Publicado: BOA 2008, 97.


Es frecuente ver por la calle a jóvenes —y no tan jóvenes— caminando con cascos puestos en sus oídos; van en silencio, escuchan lo programado, no hablan normalmente con los demás transeúntes; sólo salen de su aislamiento si se encuentran con alguien muy conocido o si suceden cosas inesperadas. He ahí una imagen de lo que sucede en nuestra Iglesia con relativa frecuencia: ¿quién oye a Cristo, que habla? ¿Acaso no nos programamos para no perder tiempo y no dejar nada a la improvisación, no sea que mi vida se complique? ¿Hay espacios gratuitos para simplemente escuchar?
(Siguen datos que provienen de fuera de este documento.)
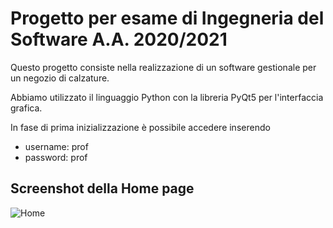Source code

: # Progetto per esame di Ingegneria del Software A.A. 2020/2021
Questo progetto consiste nella realizzazione di un software gestionale per un negozio di calzature.

Abbiamo utilizzato il linguaggio Python con la libreria PyQt5 per l'interfaccia grafica.

In fase di prima inizializzazione è possibile accedere inserendo 
- username: prof
- password: prof

## Screenshot della Home page
![Home](https://user-images.githubusercontent.com/71789321/123446728-7277b780-d5d9-11eb-8086-a8aaa4675c03.jpg)
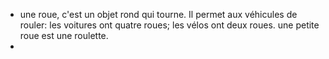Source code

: - une roue, c'est un objet rond qui tourne. Il permet aux véhicules de rouler: les voitures ont quatre roues; les vélos ont deux roues.
  une petite roue est une roulette.
-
Siempre me ha impresionado aquello que dice el profeta Jeremías: «Me sedujiste, Señor, y me dejé seducir; / me forzaste y me pudiste. / Yo era el hazmerreír todo el día, / todos se burlaban de mí. / La palabra del Señor se volvió para mí / oprobio y desprecio todo el día. / Me dije: “no me acordaré de Él, / no hablaré más en su nombre”; / pero la Palabra era en mis entrañas fuego ardiente, / encerrado en los huesos; / intentaba contenerla, / y no podía» (Jr 20,7-9). Y me impresiona porque el Señor habla, pero no hacemos caso, y quien escucha tiene una vida apasionante, aunque sea difícil.
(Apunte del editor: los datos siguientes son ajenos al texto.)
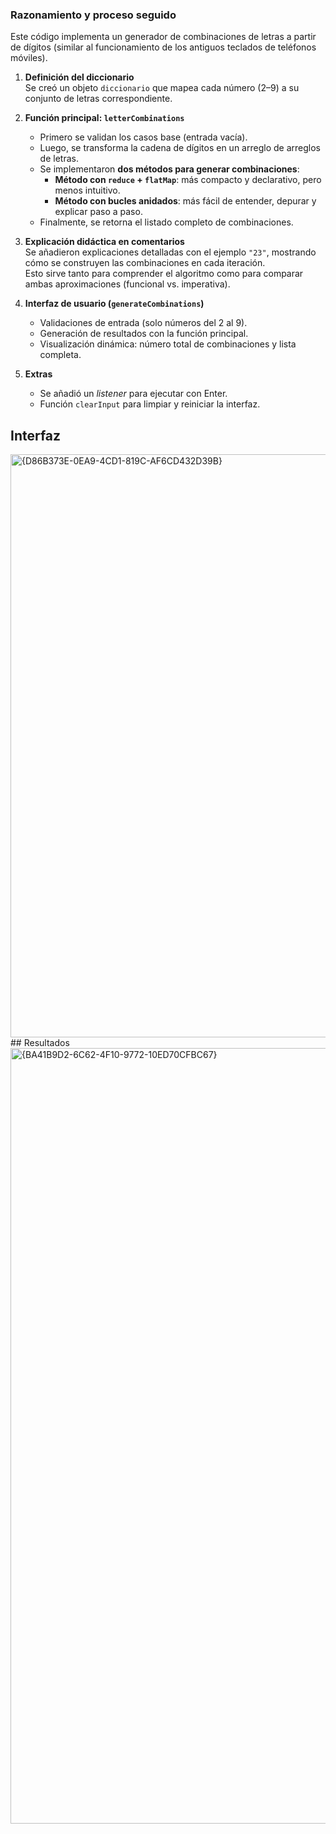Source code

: ### Razonamiento y proceso seguido

Este código implementa un generador de combinaciones de letras a partir de dígitos (similar al funcionamiento de los antiguos teclados de teléfonos móviles).

1. **Definición del diccionario**  
   Se creó un objeto `diccionario` que mapea cada número (2–9) a su conjunto de letras correspondiente.

2. **Función principal: `letterCombinations`**  
   - Primero se validan los casos base (entrada vacía).  
   - Luego, se transforma la cadena de dígitos en un arreglo de arreglos de letras.  
   - Se implementaron **dos métodos para generar combinaciones**:
     - **Método con `reduce` + `flatMap`**: más compacto y declarativo, pero menos intuitivo.  
     - **Método con bucles anidados**: más fácil de entender, depurar y explicar paso a paso.  
   - Finalmente, se retorna el listado completo de combinaciones.

3. **Explicación didáctica en comentarios**  
   Se añadieron explicaciones detalladas con el ejemplo `"23"`, mostrando cómo se construyen las combinaciones en cada iteración.  
   Esto sirve tanto para comprender el algoritmo como para comparar ambas aproximaciones (funcional vs. imperativa).

4. **Interfaz de usuario (`generateCombinations`)**  
   - Validaciones de entrada (solo números del 2 al 9).  
   - Generación de resultados con la función principal.  
   - Visualización dinámica: número total de combinaciones y lista completa.

5. **Extras**  
   - Se añadió un *listener* para ejecutar con Enter.  
   - Función `clearInput` para limpiar y reiniciar la interfaz.
## Interfaz
<img width="1593" height="933" alt="{D86B373E-0EA9-4CD1-819C-AF6CD432D39B}" src="https://github.com/user-attachments/assets/aa3a9761-daaa-475e-ab67-1e9a8cb79faf" />
## Resultados
<img width="1609" height="1241" alt="{BA41B9D2-6C62-4F10-9772-10ED70CFBC67}" src="https://github.com/user-attachments/assets/a691221f-4889-4296-9cea-d4f2005c3f13" />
¿Qué hemos hecho con nuestros niños, adolescentes y jóvenes, que tanto les cuesta escuchar? ¿Cómo es posible tanto ruido que impide escuchar lo más importante de nuestra vida, que es Dios? Y no estoy hablando sólo de la falta de vocaciones al sacerdocio, ahora que escribo para el Día del Seminario. No, estoy intentando decir que hemos hecho gente cobarde, egoísta, encerrada en sus pequeños mundos, propietarias de sus “cosillas”. A mí no me preocupa que como cristianos fallemos, no estemos a la altura de las circunstancias; lo que me saca de quicio es esa indiferencia, ese dilatar los problemas, porque nunca se ponen sobre la mesa, porque huimos de las decisiones que no pueden dejarse para más tarde.

En la Escritura Santa hay muchas cosas; pero es frecuente que Dios y el hombre hablen, se escuchen; que ante lo propuesto por Dios a la humanidad, hombre y mujer, haya un deseo de respuesta. También es verdad que Dios se queja de que su pueblo no escucha. «¡Ah, si me escuchase mi pueblo!». ¿No habrá diez, quince, veinte, treinta chicos o jóvenes que quieran escuchar en Valladolid que tal vez Dios les llama a ser curas? Pero no por real decreto, sino porque el Señor ha ganado su corazón y ha abierto su vida a unas dimensiones insospechadas, por aquello que dice el Salmo 15: «El Señor es la parte de la herencia que me ha tocado (...); mi suerte está en tu mano; me ha tocado un lote hermoso, me encanta mi heredad».

Nos toca orar por estas vocaciones. Queremos hacer una “Cadena de Oración por las vocaciones y la evangelización”; lo organiza la Delegación diocesana de Vocaciones del 2 al 9 de marzo. ¿Quieres participar? Llama al Seminario Diocesano. No se trata de arrancarle a Dios vocaciones: Él llama, seguro. Se trata de que esos niños, adolescentes, jóvenes y algún adulto oigan, se pongan a ponderar qué quieren hacer con su vida o, mejor, cómo pueden ser más felices haciendo la voluntad del Padre.